- The problem: Only the lines from the one containing "与互动。我想，生活是否美好，只取决于，..是否拥有了一刻真正" through the end of the listing below belong in your answer; retype them exactly.
═════ Exercise material
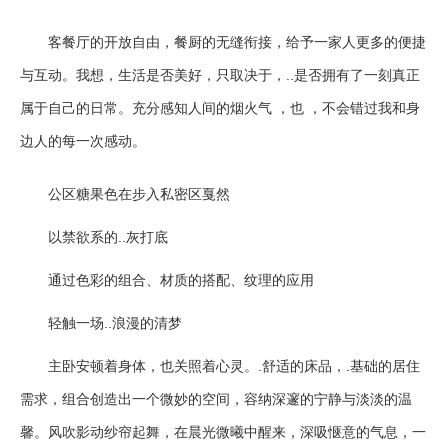
客餐厅的开放自由，餐厨的无缝衔接，给予一家人更多的便捷
与互动。我想，生活是否美好，只取决于，..是否拥有了一刻真正
属于自己的日常。充分感知人间的烟火气 ，也 ，不会错过我和身
边人的每一次感动。
公区糖果色在步入私密区戛然
以禁欲系的..灰打底
通过色彩的组合、材质的搭配、纹理的应用
轻触一场..浪漫的清梦
主卧安顿着身体，也关照着心灵。.舒适的床品，.基础的居住
需求，组合创造出一个微妙的空间，容纳深邃的宁静与淡淡的温
馨。风吹影动纱帘起舞，在晨光微曦中醒来，深吸惬意的气息，一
══════════
- Answer to this problem:
与互动。我想，生活是否美好，只取决于，..是否拥有了一刻真正
属于自己的日常。充分感知人间的烟火气 ，也 ，不会错过我和身
边人的每一次感动。
公区糖果色在步入私密区戛然
以禁欲系的..灰打底
通过色彩的组合、材质的搭配、纹理的应用
轻触一场..浪漫的清梦
主卧安顿着身体，也关照着心灵。.舒适的床品，.基础的居住
需求，组合创造出一个微妙的空间，容纳深邃的宁静与淡淡的温
馨。风吹影动纱帘起舞，在晨光微曦中醒来，深吸惬意的气息，一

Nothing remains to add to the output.